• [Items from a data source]
----------
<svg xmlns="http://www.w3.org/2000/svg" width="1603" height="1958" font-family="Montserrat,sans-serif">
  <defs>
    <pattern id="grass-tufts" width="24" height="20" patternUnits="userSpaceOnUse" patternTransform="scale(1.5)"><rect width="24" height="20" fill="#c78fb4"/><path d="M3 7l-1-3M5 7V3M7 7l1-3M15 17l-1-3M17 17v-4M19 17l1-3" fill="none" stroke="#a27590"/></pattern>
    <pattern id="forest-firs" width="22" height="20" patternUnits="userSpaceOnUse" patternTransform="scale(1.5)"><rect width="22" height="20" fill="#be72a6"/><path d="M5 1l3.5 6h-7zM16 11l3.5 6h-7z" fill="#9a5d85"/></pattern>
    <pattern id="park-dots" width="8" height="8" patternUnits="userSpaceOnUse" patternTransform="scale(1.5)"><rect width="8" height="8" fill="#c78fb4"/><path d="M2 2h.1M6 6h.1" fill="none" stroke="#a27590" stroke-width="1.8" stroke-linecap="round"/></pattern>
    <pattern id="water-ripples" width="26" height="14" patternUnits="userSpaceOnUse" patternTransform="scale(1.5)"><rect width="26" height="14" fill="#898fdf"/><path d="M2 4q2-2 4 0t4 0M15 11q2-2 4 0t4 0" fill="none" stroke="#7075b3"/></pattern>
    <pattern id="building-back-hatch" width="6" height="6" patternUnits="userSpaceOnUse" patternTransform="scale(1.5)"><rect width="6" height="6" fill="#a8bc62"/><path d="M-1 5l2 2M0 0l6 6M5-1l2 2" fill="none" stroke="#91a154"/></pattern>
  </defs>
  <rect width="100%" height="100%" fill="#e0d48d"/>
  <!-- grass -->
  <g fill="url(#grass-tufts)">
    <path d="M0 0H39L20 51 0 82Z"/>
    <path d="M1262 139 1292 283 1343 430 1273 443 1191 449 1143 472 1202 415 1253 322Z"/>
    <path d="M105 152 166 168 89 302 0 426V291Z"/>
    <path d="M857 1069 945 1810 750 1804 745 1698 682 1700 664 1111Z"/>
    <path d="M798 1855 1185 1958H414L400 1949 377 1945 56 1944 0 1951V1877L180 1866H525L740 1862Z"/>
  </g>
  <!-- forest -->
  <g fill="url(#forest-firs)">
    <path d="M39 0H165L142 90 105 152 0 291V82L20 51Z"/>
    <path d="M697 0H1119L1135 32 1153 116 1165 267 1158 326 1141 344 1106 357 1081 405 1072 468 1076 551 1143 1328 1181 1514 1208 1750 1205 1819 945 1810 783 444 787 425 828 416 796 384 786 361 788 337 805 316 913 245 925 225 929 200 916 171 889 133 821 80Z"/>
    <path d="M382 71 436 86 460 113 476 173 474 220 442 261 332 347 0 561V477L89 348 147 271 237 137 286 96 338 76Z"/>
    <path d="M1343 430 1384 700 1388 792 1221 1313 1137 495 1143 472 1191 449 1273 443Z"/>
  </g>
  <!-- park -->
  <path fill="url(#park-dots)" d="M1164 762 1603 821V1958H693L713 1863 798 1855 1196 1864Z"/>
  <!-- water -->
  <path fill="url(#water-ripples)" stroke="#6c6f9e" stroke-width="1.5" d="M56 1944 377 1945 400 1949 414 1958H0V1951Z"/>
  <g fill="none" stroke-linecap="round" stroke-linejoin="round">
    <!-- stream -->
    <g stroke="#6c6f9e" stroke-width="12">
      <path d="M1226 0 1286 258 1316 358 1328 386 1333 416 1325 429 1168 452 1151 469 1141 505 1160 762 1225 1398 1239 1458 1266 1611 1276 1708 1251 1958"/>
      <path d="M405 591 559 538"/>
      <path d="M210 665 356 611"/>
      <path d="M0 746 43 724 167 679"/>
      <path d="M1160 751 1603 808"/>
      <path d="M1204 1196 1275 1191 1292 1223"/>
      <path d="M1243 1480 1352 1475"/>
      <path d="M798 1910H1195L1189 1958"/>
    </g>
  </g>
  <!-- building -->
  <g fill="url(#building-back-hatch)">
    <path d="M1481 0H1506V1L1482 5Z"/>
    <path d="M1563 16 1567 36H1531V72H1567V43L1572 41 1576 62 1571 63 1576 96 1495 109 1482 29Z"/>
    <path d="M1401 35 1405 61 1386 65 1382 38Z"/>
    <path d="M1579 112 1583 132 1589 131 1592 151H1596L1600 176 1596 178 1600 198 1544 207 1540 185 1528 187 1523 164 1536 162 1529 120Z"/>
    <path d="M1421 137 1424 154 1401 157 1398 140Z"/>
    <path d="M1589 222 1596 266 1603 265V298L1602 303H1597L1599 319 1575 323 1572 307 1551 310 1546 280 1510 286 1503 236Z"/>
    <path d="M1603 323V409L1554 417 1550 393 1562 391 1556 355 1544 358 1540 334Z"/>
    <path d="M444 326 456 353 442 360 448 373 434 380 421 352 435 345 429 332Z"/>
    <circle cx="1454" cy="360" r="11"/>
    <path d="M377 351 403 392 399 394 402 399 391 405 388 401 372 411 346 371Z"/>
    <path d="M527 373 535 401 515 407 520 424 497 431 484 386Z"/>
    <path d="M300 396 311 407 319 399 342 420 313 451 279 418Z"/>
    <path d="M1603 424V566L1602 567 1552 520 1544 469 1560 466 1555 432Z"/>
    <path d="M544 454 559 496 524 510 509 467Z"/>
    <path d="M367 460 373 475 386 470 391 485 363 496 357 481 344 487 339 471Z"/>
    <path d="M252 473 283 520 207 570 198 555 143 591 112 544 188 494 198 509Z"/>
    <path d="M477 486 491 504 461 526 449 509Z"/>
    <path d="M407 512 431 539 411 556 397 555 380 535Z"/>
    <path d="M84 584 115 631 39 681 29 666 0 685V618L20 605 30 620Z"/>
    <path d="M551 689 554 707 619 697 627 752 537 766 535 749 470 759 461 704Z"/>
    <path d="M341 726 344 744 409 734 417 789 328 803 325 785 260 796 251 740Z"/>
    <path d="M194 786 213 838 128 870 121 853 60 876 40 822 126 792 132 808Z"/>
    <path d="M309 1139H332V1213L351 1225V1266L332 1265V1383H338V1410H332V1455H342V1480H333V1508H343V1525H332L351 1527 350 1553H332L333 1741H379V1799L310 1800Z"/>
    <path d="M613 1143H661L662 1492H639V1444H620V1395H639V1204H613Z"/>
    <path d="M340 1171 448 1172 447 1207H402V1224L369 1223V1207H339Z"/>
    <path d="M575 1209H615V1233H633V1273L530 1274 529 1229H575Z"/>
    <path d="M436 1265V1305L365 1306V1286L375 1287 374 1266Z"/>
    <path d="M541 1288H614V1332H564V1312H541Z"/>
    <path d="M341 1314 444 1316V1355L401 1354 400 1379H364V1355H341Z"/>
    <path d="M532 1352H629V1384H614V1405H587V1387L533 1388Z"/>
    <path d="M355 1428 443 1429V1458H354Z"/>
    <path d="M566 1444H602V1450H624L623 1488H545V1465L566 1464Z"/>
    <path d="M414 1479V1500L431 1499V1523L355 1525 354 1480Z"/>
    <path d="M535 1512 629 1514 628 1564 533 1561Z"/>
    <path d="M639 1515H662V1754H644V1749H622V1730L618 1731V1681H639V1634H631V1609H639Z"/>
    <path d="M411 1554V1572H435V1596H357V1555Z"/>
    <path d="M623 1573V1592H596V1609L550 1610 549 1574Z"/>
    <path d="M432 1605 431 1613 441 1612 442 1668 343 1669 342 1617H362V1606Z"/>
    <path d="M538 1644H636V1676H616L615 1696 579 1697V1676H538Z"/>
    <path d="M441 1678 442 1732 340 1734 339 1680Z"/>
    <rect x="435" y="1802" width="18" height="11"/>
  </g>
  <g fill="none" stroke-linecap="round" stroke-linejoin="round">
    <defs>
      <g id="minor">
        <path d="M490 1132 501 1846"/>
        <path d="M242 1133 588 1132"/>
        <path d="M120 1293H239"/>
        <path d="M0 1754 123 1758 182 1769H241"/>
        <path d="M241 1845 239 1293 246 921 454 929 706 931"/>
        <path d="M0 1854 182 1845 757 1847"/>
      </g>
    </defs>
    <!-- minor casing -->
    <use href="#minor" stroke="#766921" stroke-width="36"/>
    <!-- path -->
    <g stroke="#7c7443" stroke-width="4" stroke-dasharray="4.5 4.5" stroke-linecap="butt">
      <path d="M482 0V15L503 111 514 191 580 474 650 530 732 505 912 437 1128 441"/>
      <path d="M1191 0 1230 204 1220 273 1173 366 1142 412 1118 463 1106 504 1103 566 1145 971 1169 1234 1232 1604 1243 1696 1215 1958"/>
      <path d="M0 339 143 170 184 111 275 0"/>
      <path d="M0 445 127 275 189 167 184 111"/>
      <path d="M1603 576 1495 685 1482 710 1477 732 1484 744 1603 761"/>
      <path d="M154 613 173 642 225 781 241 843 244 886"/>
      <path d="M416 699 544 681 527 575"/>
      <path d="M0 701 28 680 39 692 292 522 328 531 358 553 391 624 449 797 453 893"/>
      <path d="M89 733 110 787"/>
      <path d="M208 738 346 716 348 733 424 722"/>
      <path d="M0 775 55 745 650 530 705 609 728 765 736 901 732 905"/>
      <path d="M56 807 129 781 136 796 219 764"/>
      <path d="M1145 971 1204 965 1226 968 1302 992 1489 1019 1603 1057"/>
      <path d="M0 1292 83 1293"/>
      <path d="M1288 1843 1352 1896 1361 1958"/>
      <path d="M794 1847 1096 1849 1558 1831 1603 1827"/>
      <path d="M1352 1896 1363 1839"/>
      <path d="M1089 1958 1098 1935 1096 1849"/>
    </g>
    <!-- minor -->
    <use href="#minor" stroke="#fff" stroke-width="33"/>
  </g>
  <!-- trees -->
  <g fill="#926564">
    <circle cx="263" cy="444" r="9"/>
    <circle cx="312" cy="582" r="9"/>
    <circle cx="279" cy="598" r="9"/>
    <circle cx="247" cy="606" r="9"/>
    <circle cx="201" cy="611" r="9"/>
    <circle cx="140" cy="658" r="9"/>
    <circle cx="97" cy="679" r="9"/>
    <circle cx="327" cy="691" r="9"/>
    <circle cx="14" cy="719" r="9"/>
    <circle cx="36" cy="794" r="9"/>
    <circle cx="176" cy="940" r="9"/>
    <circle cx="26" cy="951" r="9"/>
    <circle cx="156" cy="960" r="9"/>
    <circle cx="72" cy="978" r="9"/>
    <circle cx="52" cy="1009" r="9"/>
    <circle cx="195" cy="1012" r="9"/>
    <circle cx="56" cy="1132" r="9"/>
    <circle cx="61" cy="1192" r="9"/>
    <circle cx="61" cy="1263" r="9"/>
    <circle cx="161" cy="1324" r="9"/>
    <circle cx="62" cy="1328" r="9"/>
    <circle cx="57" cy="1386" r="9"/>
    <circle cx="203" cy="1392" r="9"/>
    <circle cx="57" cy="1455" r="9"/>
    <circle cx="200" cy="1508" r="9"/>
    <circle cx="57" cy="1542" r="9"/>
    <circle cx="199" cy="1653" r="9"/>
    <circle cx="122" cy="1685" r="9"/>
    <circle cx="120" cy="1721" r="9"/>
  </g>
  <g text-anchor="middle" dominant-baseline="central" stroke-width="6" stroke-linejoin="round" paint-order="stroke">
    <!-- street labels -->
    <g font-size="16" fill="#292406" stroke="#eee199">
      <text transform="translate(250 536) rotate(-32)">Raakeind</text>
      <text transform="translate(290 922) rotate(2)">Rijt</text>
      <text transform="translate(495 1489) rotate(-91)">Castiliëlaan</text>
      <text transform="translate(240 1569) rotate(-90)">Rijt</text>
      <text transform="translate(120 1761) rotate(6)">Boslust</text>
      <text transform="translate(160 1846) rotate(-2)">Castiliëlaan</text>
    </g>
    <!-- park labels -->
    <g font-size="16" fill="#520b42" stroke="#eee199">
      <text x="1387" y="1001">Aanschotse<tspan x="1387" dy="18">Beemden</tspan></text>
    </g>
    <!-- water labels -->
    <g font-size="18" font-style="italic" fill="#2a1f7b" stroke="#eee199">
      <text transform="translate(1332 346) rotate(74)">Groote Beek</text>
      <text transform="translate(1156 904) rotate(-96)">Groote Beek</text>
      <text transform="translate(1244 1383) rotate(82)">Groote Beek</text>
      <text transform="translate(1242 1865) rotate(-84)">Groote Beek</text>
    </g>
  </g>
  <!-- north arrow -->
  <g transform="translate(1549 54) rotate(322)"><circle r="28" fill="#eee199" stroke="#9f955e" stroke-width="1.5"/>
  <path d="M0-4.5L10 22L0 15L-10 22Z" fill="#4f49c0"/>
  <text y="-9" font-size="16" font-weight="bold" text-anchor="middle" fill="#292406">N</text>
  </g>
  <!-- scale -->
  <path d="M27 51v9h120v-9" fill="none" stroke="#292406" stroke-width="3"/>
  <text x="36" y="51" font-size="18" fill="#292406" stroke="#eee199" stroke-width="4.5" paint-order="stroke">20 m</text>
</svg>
----------
• [Problem description] Report, for the data above, every line in which the string "anchor" appears.

• [Response]
  <g text-anchor="middle" dominant-baseline="central" stroke-width="6" stroke-linejoin="round" paint-order="stroke">
  <text y="-9" font-size="16" font-weight="bold" text-anchor="middle" fill="#292406">N</text>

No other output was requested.